Editorial Parteitaktik in Zeiten der Krise

Liebe stern-Leser!

Kaum gehören die prasselnden Krisennachrichten zum Alltag, gewinnt die Parteitaktik in Deutschland wieder die Oberhand. Die Führungscrew der großen Parteien, eben noch gemeinsam im Ausguck, um das Land vorausschauend zu steuern, steigt wieder in die Maschinenräume. Zurück zum Klein-Klein, obwohl es jetzt darum geht, den heftigsten Konjunktureinbruch der Nachkriegsgeschichte abzufedern. Hier eine vermurkste Steuerentlastung für Neuwagenkäufer, die bei einer Kaufentscheidung kaum eine Rolle spielen dürfte. Dort ein paar absetzbare Handwerkerrechnungen. Dann das Gewürge um eine Steuerreform für mittlere und untere Einkommen. Die will Frau Merkel erst ab 2010. Wen wundert's: Als Sofortmaßnahme würde sich die Kanzlerin ihren vermutlich einzigen Wahlkampfschlager abdrehen. Über die Idee, nach britischem Vorbild die Mehrwertsteuer vorübergehend zu senken, wird gar nicht erst geredet.

Derweil tönt Parteichef Müntefering, dass seine SPD eigentlich die bessere Retter-Partei als die CDU sei. Vorbei die Tage, als die Große Koalition als Krisen-Interventionsteam schnell und klug agierte, auch wenn nicht alles handwerklich glattlief. Zu besichtigen ist dies auch am Beispiel Opel. Ursprünglich wollten die Opel-Chefs im Kanzleramt nur mal anfragen, wie es mit einer - vergleichsweise überschaubaren - Bürgschaft aussähe, wenn die Mutter GM in Detroit insolvent wäre ... Noch sieht es gut aus, Geld ist da, es gibt tolle neue Modelle (siehe Seite 54), also alles streng vertraulich, bitte schön. Denn Opel hat natürlich kein Interesse an Schlagzeilen, die Käufer und Kreditgeber verunsichern. Dennoch sickerte die Anfrage in die Öffentlichkeit. Aus interessierten politischen Kreisen?

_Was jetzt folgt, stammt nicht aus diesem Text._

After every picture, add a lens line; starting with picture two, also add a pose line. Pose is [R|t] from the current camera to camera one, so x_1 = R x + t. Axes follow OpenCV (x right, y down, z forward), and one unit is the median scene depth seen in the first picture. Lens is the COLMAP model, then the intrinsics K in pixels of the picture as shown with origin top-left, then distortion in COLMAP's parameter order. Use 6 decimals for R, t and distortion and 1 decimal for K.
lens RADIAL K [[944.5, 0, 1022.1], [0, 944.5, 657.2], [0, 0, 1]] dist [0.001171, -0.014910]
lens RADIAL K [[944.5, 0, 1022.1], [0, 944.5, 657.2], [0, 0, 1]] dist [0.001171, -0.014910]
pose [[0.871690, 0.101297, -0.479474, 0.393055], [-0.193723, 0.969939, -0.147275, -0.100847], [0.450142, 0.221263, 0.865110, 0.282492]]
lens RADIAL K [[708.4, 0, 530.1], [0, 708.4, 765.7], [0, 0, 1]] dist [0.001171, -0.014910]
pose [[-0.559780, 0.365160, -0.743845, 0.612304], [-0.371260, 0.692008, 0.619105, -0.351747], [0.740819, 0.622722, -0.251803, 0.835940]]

Am 18. Januar wird in Hessen gewählt. Roland Koch sprang sogleich PR-wirksam ans Rednerpult im Landtag und sagte 500 Millionen Euro zu. Angela Merkel lud die Opel- Riege ins Kanzleramt, man ließ das Treffen zwischen Kaffee, Keksen und Tischblümchen für die Abendnachrichten filmen. Unterm Strich blieb Unverbindliches. Aber die gewünschte Botschaft rauschte wählerwirksam durchs Land: Merkel und Koch, das Krisen-Interventionsteam greift ein. Man weiß zwar noch nicht, wie, aber irgendwie. Man weiß aber auch, dass den Opelianern, vom Chef bis zum Bandarbeiter, Gespräche im Verborgenen lieber gewesen wären. Lesen Sie dazu auch den Bericht von stern-Reporter Axel Vornbäumen über Angela Merkel, die Klempnerin der Macht (Seite 46).

Nur wenige Journalisten kommen noch nach Somalia. Die Fotografin Véronique de Viguerie, 30, und die Reporterin Manon Quérouil, 28, kennen das Land von einem Aufenthalt in Mogadischu im Dezember 2006. Damals hatten islamische Extremisten für ein paar Monate die Macht übernommen und mit ihrem drakonischen Regime für Ruhe gesorgt. Als die beiden Frauen im Auftrag des stern vor drei Wochen erneut nach Somalia reisten, um in der Küstenbasis der Piraten zu recherchieren, herrschten wieder Chaos und Gesetzlosigkeit. Um nicht als Ausländerinnen erkannt zu werden, trugen sie stets die Abaja, das mantelartige Gewand mit Schleier, und verhüllten ihr Gesicht bis auf einen Sehschlitz. Sie heuerten 20 bewaffnete Männer als Geleitschutz an, die am Ende verblüfft waren, dass sie zwei blonde Journalistinnen eskortiert hatten. Während der zehnstündigen Fahrt vom Flughafen in Galcayo in den Seeräuber-Schlupfwinkel Hobyo hielten sie nicht an, damit ihre Tarnung nicht aufflog. Ihr Aktionsradius war begrenzt auf das Küstenstädtchen, sie bekamen die kleinen Boote der Piraten zu sehen, aber nicht deren Mutterschiffe. Ein somalischer Kollege, der in Eyl recherchierte, der Hauptstadt der Freibeuter, berichtete, dass die Arbeit dort selbst für einheimische Reporter ein Albtraum sei. Ihre Reportage lesen Sie ab Seite 30.